Using the entries that follow, state how many lines contain "https", with no other words.

**** Source records

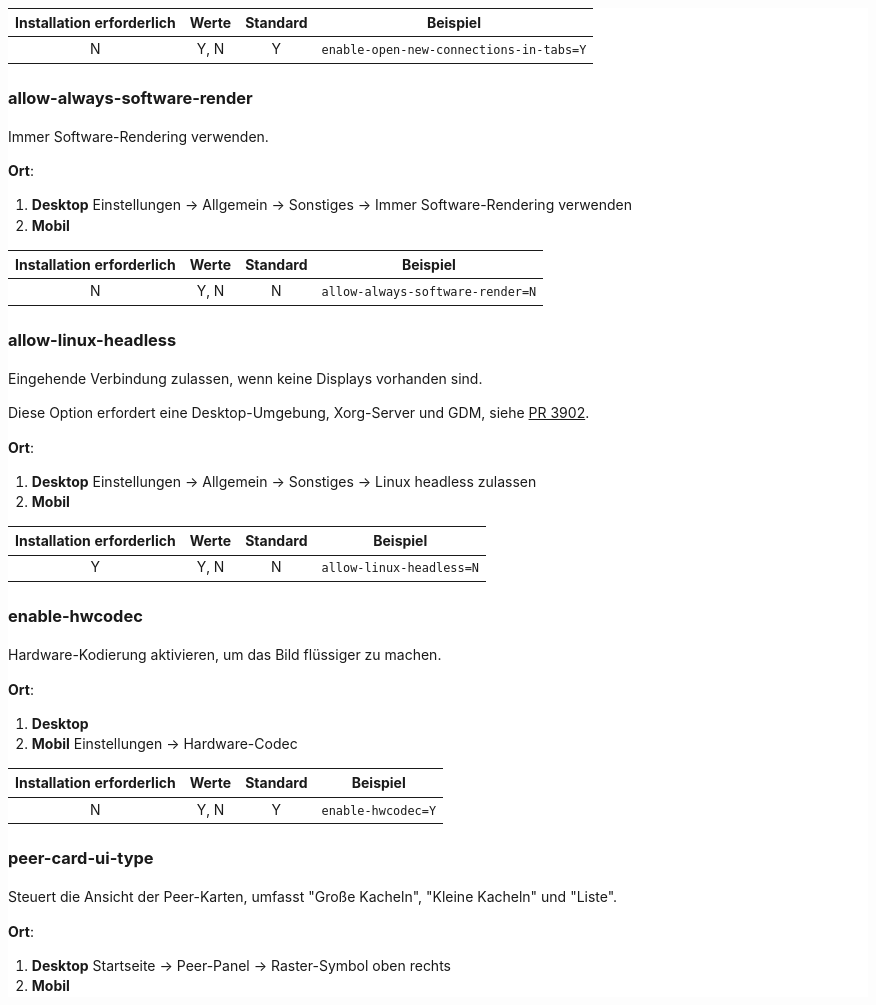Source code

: | Installation erforderlich | Werte | Standard | Beispiel |
| :------: | :------: | :------: | :------: |
| N | Y, N | Y | `enable-open-new-connections-in-tabs=Y` |

### allow-always-software-render

Immer Software-Rendering verwenden.

**Ort**:

1. **Desktop** Einstellungen → Allgemein → Sonstiges → Immer Software-Rendering verwenden
2. **Mobil**

| Installation erforderlich | Werte | Standard | Beispiel |
| :------: | :------: | :------: | :------: |
| N | Y, N | N | `allow-always-software-render=N` |

### allow-linux-headless

Eingehende Verbindung zulassen, wenn keine Displays vorhanden sind.

Diese Option erfordert eine Desktop-Umgebung, Xorg-Server und GDM, siehe [PR 3902](https://github.com/rustdesk/rustdesk/pull/3902).

**Ort**:

1. **Desktop** Einstellungen → Allgemein → Sonstiges → Linux headless zulassen
2. **Mobil**

| Installation erforderlich | Werte | Standard | Beispiel |
| :------: | :------: | :------: | :------: |
| Y | Y, N | N | `allow-linux-headless=N` |

### enable-hwcodec

Hardware-Kodierung aktivieren, um das Bild flüssiger zu machen.

**Ort**:

1. **Desktop**
2. **Mobil** Einstellungen → Hardware-Codec

| Installation erforderlich | Werte | Standard | Beispiel |
| :------: | :------: | :------: | :------: |
| N | Y, N | Y | `enable-hwcodec=Y` |

### peer-card-ui-type

Steuert die Ansicht der Peer-Karten, umfasst "Große Kacheln", "Kleine Kacheln" und "Liste".

**Ort**:

1. **Desktop** Startseite → Peer-Panel → Raster-Symbol oben rechts
2. **Mobil**
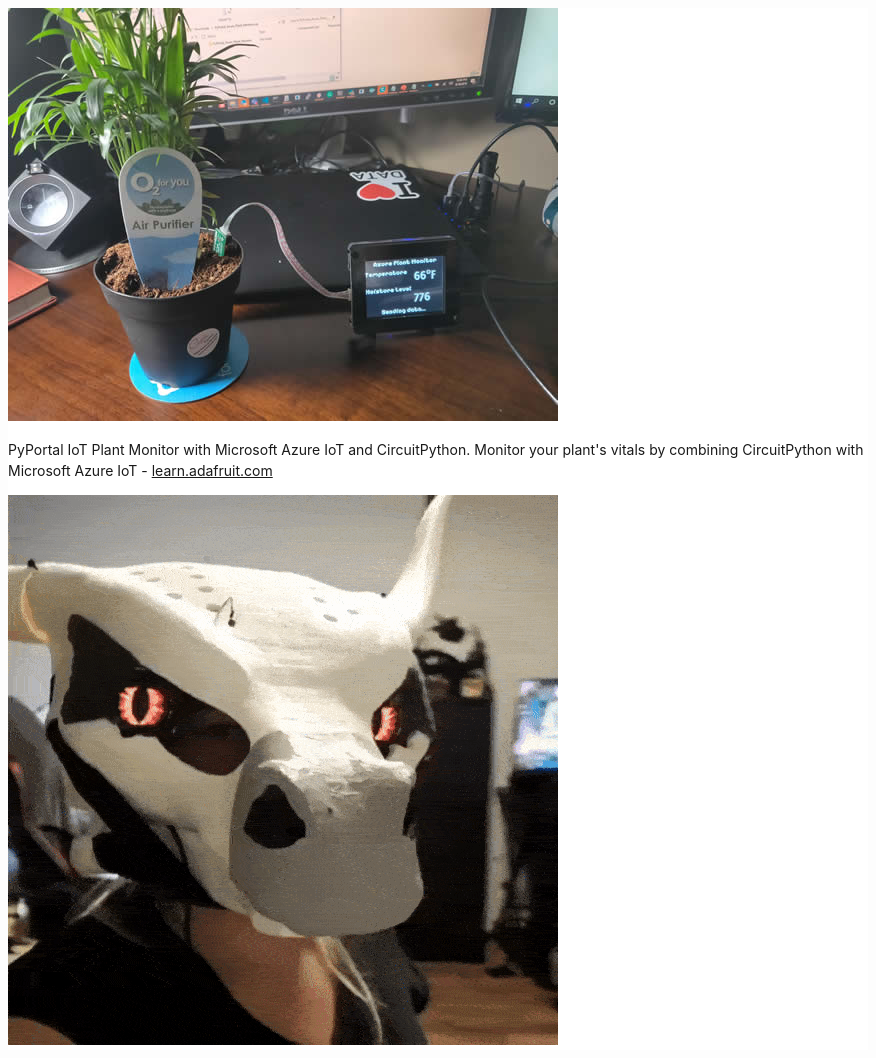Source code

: [![PyPortal IoT Plant Monitor](../assets/09242019/92419pyportal_ms.jpg)](https://learn.adafruit.com/using-microsoft-azure-iot-with-circuitpython)

PyPortal IoT Plant Monitor with Microsoft Azure IoT and CircuitPython. Monitor your plant's vitals by combining CircuitPython with Microsoft Azure IoT - [learn.adafruit.com](https://learn.adafruit.com/using-microsoft-azure-iot-with-circuitpython)

[![Eyes](../assets/09242019/92419dragoneyes.gif)](https://twitter.com/KegawaCreation/status/1174776692952444929)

********

◆ **Finished task**:
4